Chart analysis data
* * * * *
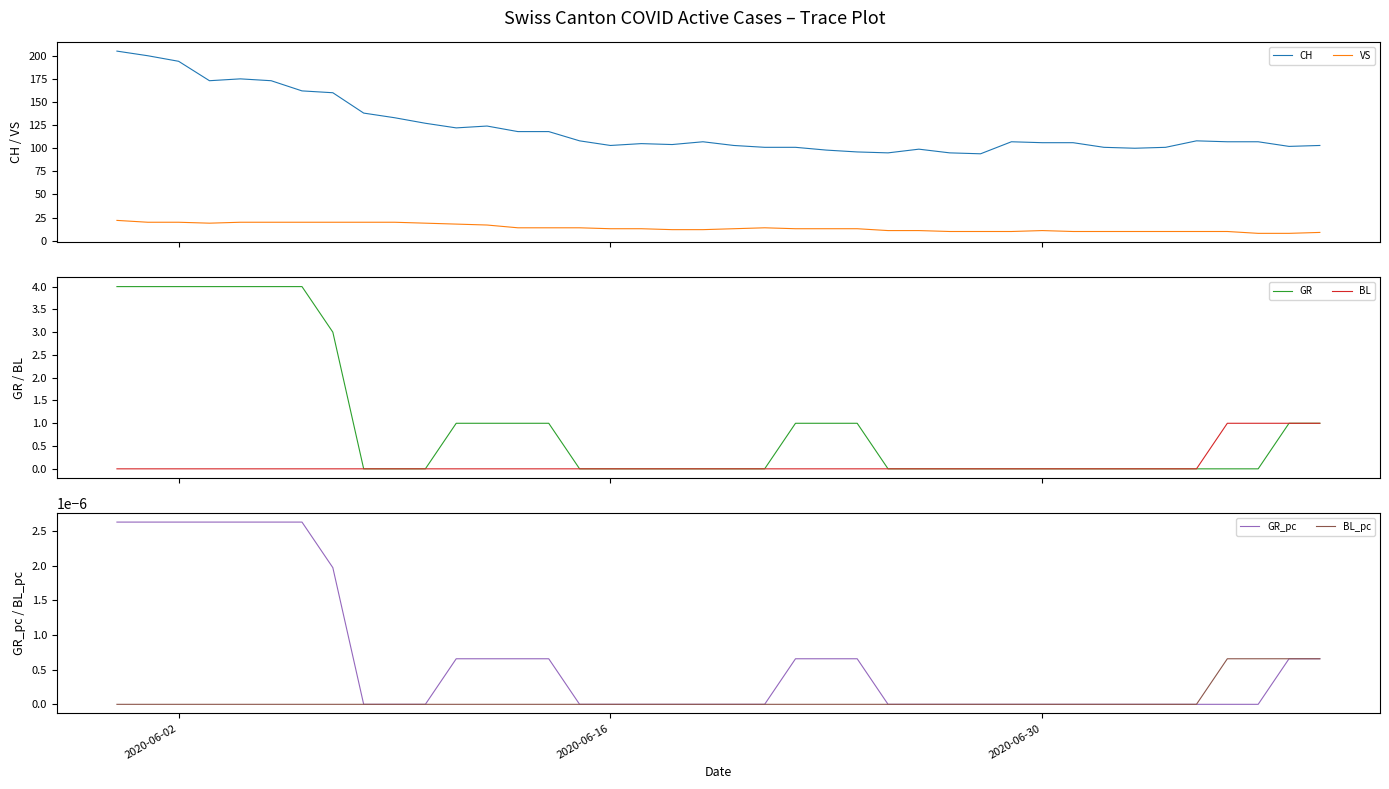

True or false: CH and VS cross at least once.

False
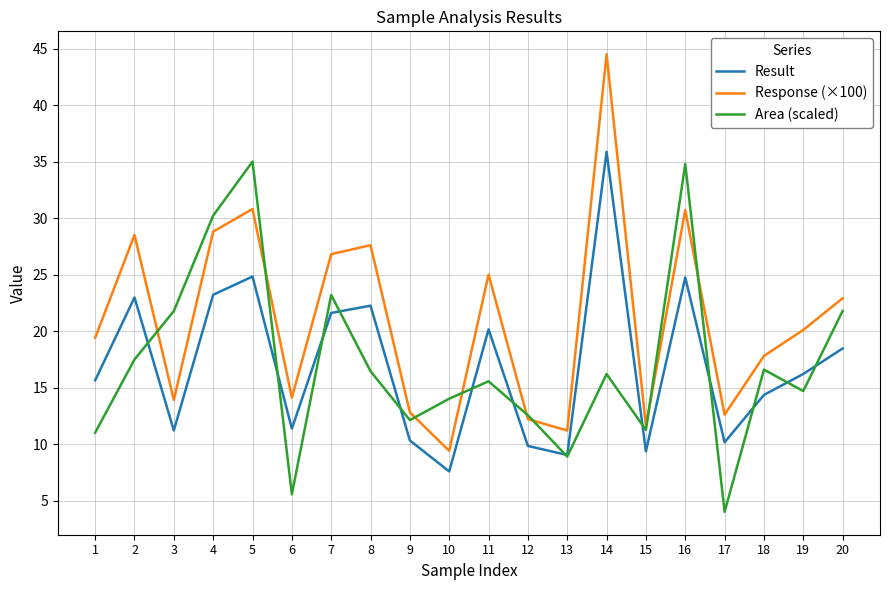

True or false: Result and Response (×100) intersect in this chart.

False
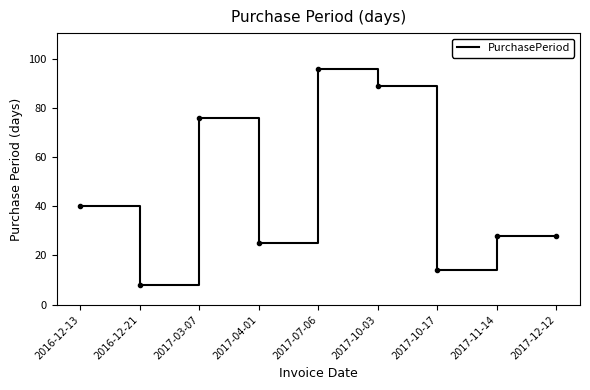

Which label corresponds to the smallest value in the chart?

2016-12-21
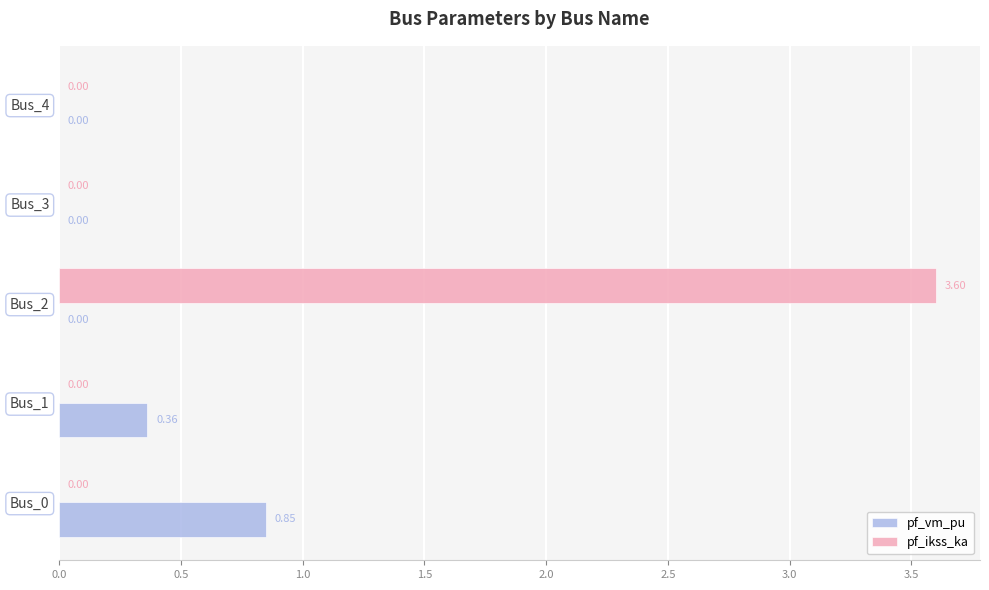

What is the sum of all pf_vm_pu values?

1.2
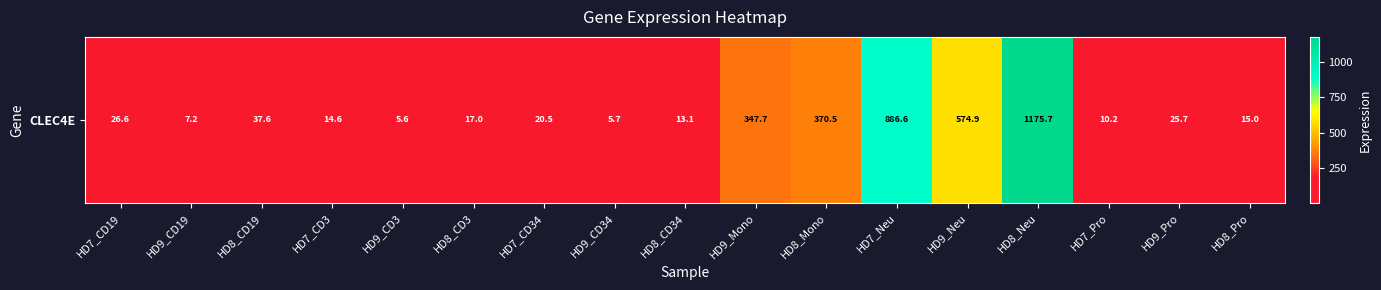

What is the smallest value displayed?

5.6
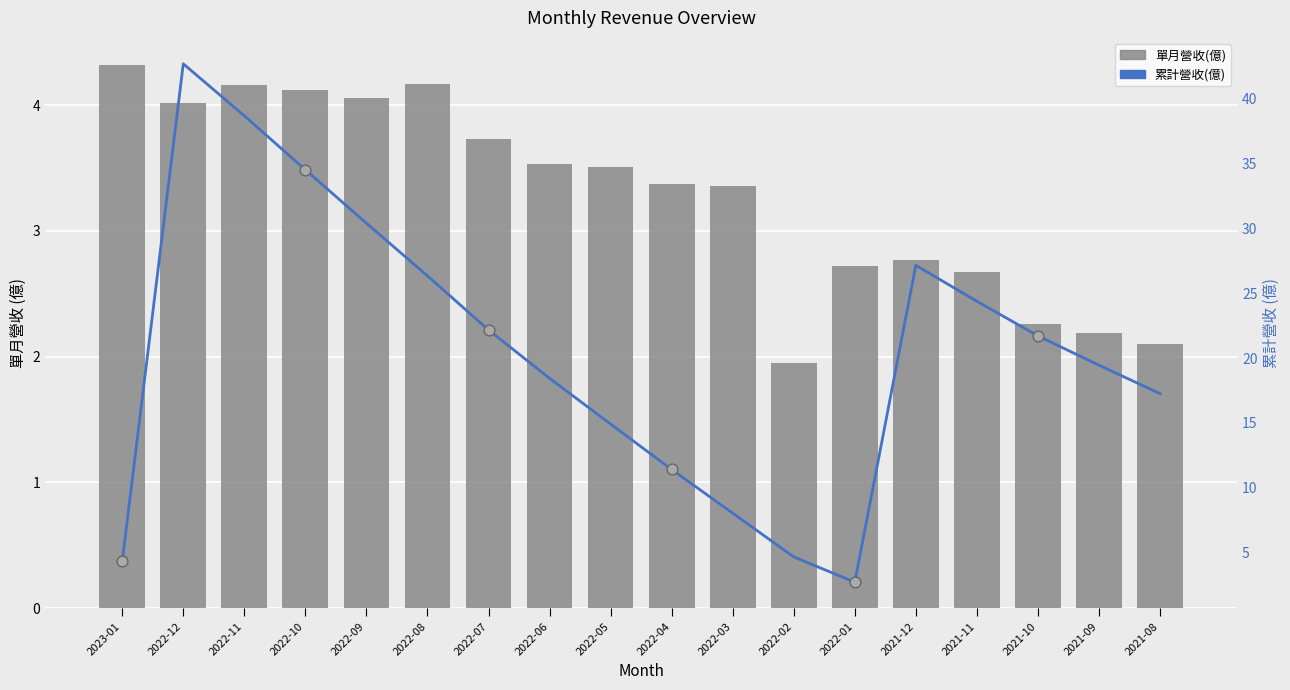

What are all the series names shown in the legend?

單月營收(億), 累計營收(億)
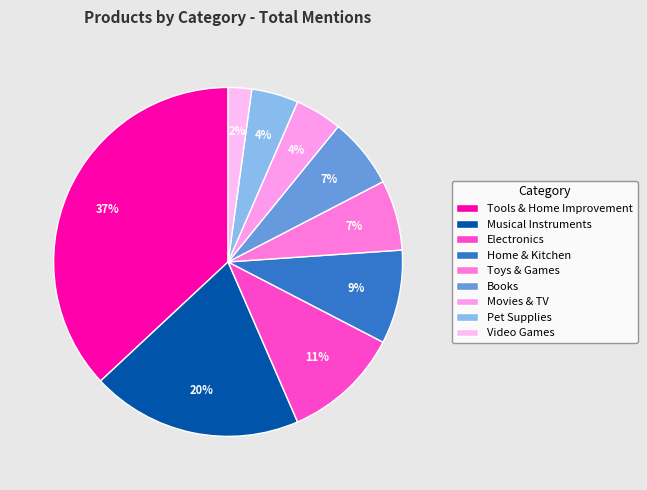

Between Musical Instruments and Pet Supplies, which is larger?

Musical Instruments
* * * * *
## EXERCISE DIRECTIONS
Reproduce every line of the listing above verbatim, leaving out the pictures.

## RESULT OF THIS EXERCISE
True or false: CH and VS cross at least once.

False

True or false: Result and Response (×100) intersect in this chart.

False

Which label corresponds to the smallest value in the chart?

2016-12-21

What is the sum of all pf_vm_pu values?

1.2

What is the smallest value displayed?

5.6

What are all the series names shown in the legend?

單月營收(億), 累計營收(億)

Between Musical Instruments and Pet Supplies, which is larger?

Musical Instruments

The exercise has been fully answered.